Ovviamente, questa opzione viene rifiutata perché è evidente che, per trovare le risorse, bisognerebbe finalmente riformare la tassazione in maniera più equa, e prendere molto di più dai redditi più alti. Collegato a ciò, c’è proprio la seconda motivazione, ovvero che la quiescenza dopo 40 anni di lavoro è il risultato di un patto sociale.
Uno dei tratti delle società che vogliono dirsi civili dovrebbe essere quello di non far più lavorare gli anziani, e garantire loro dei diritti economici, che dovrebbero essere tali non secondo virtù di bilancio. Questo traguardo del passato è però una conquista delle lotte dei lavoratori, e da decenni le classi dirigenti stanno trasformando questo patto sociale.

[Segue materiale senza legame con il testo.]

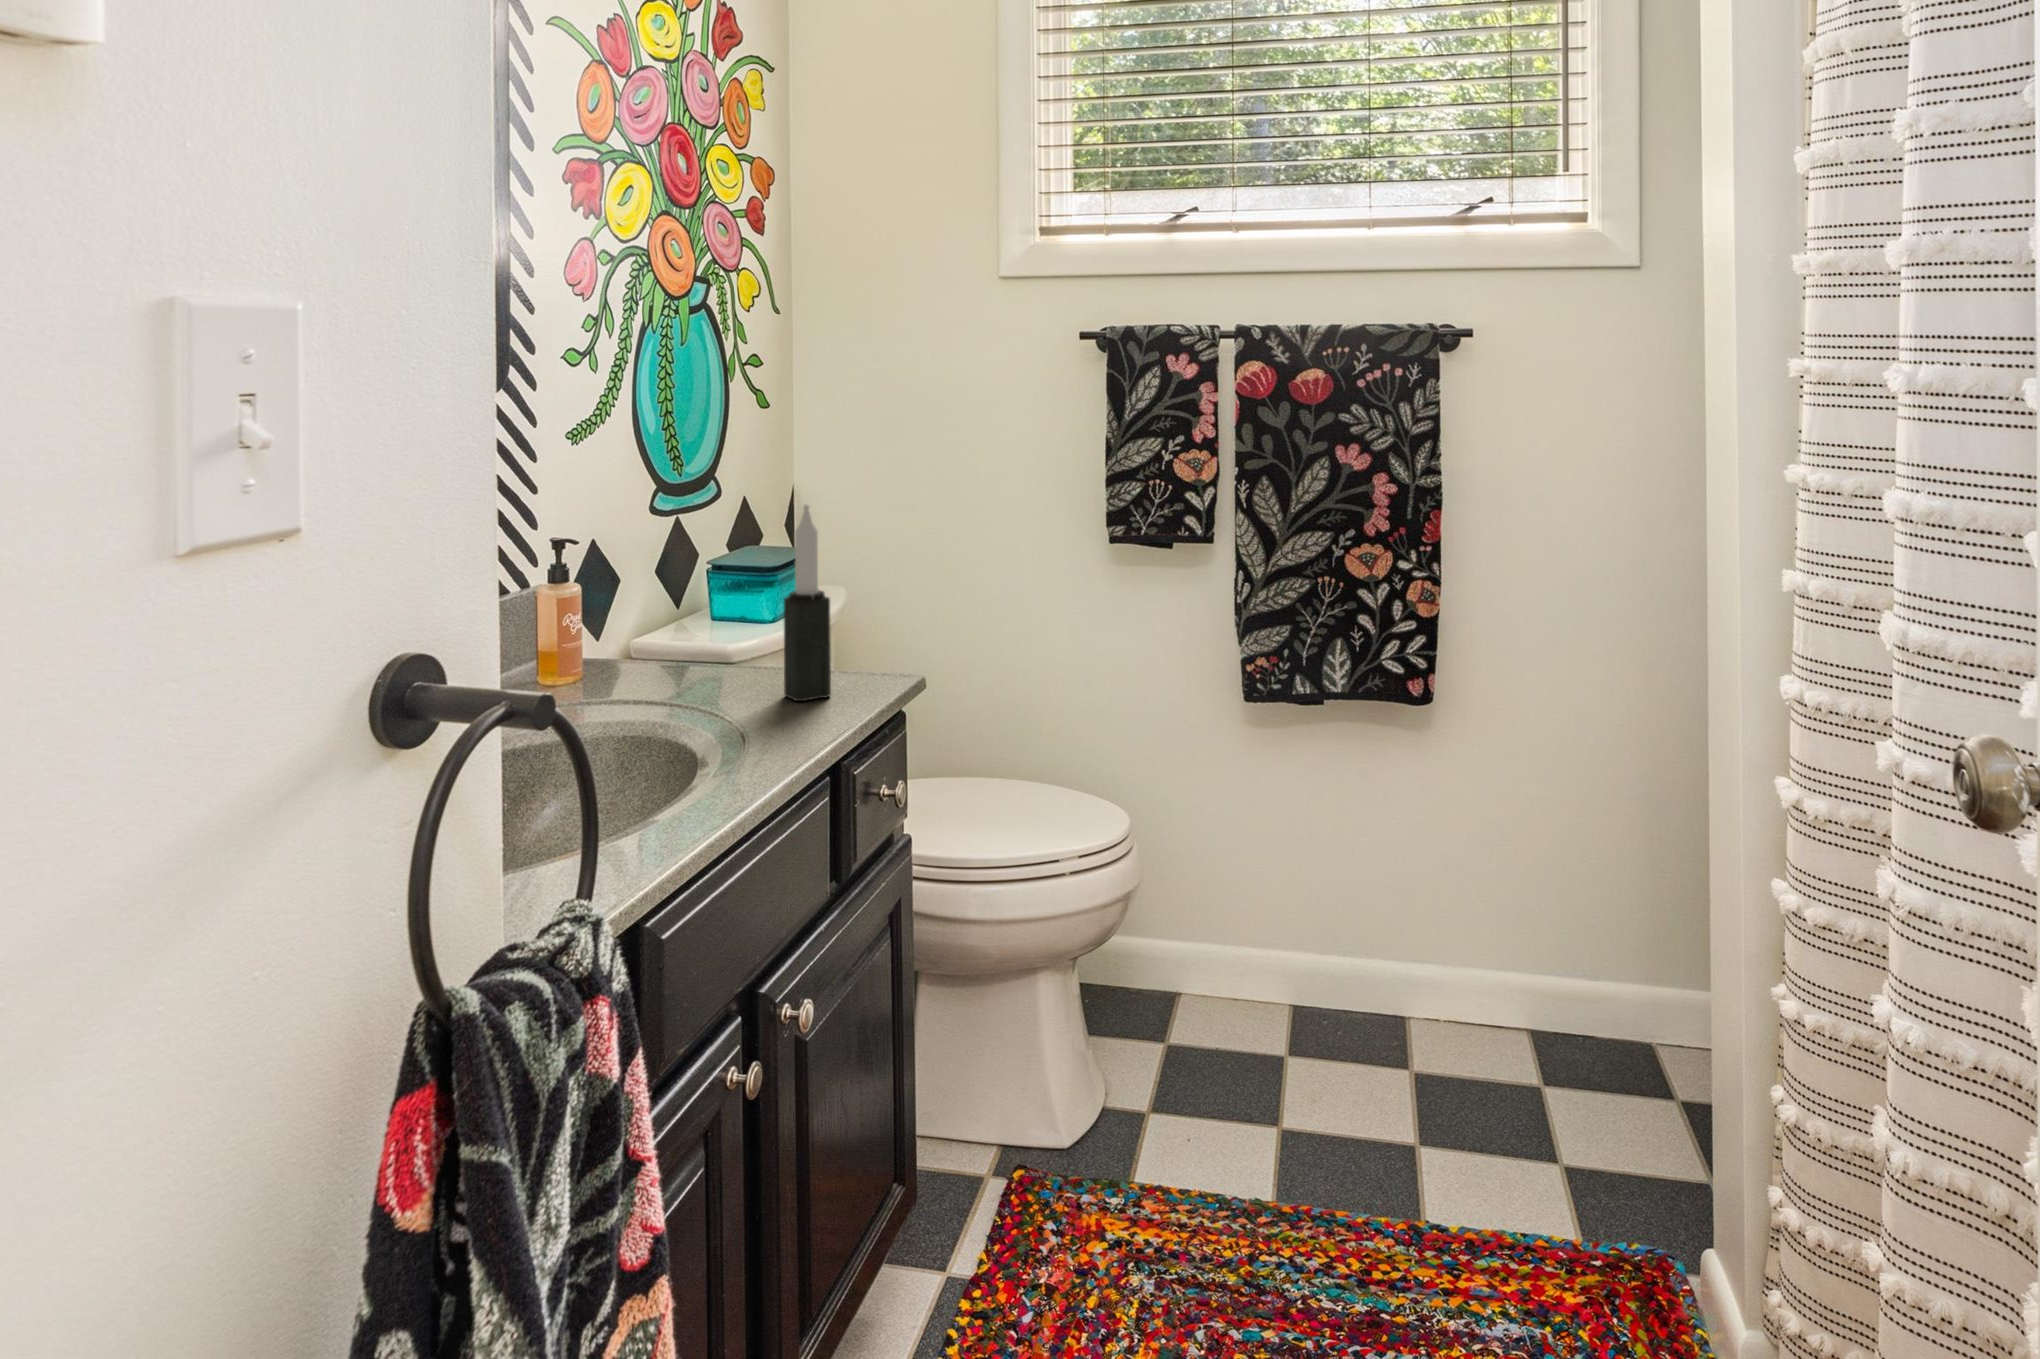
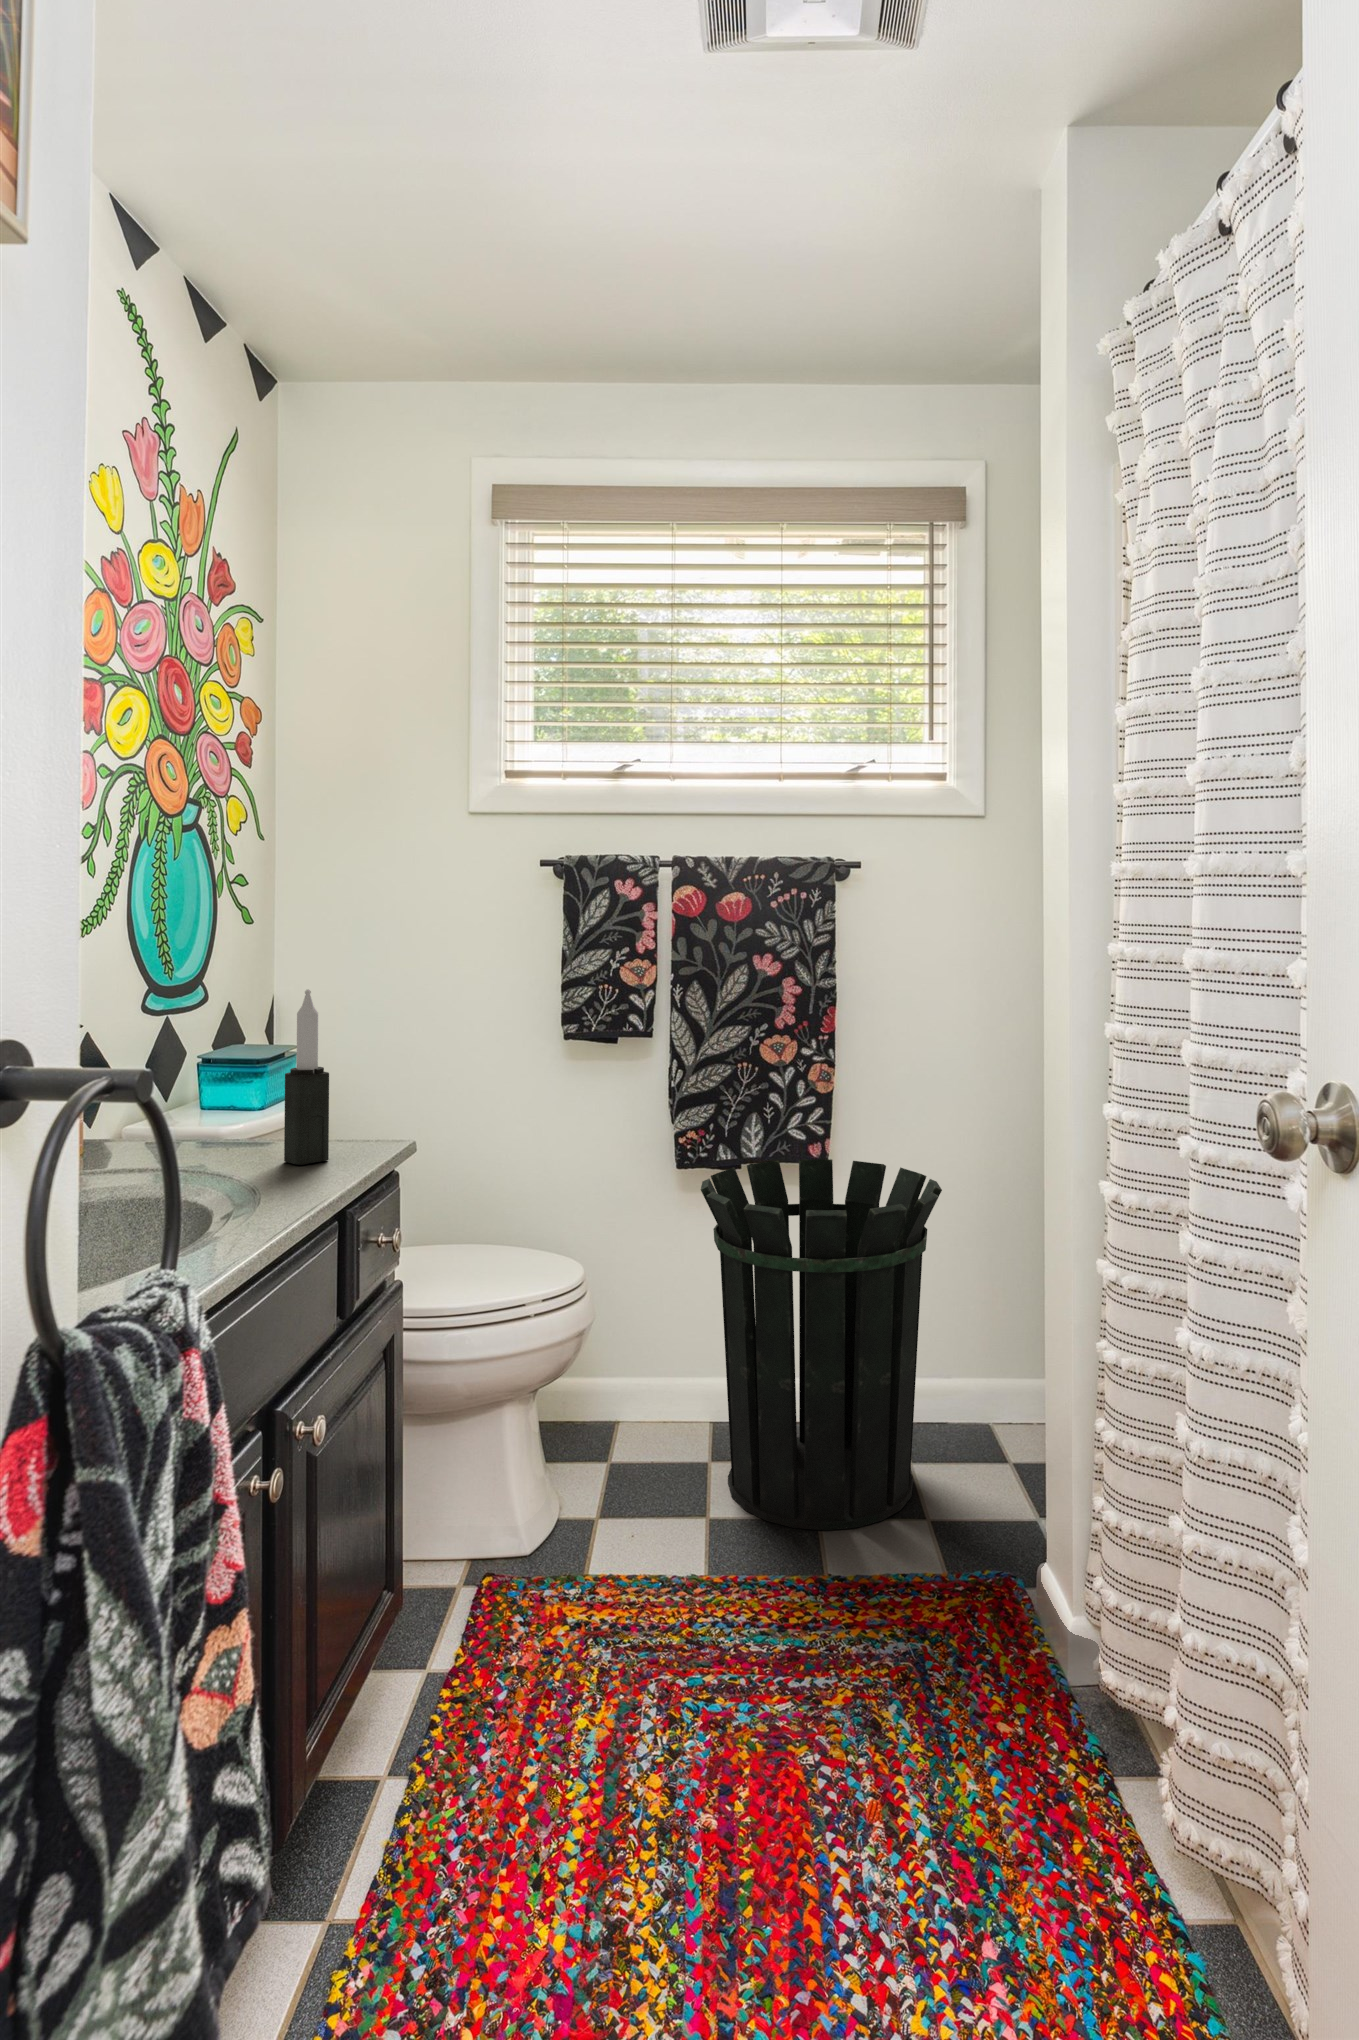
waste bin: none [1270,696,1576,1163] -> present [701,1159,942,1530]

La pensione non è più un diritto che serve a salvaguardare la vita di chi è arrivato ai limiti dell’età lavorativa, come obiettivo sociale, ma è tornata a essere poco più di una prestazione assicurativa individuale, quantificata con un calcolo sempre più insufficiente, e relegata ad anni in cui il lavoratore è già stato spremuto in ogni sua forza ed energia, quando ormai insomma non può essere più sfruttato ulteriormente.
Tenendo presente questo aspetto, i tre omicidi giornalieri di lavoratori, il tentativo di peggiorare ulteriormente le condizioni di lavoro, la riduzione dei servizi sanitari, è anche facile mettere in dubbio che le prospettive di vita aumentino ulteriormente. Ma ciò non avverrà, dunque, per raggiunti limiti naturali, bensì perché il capitale avrà preso tutto dalla forza lavoro, fino a distruggerla.
La necessità di riaccendere il conflitto, sociale e politica, emerge da sola, una volta avuta questa presa di coscienza.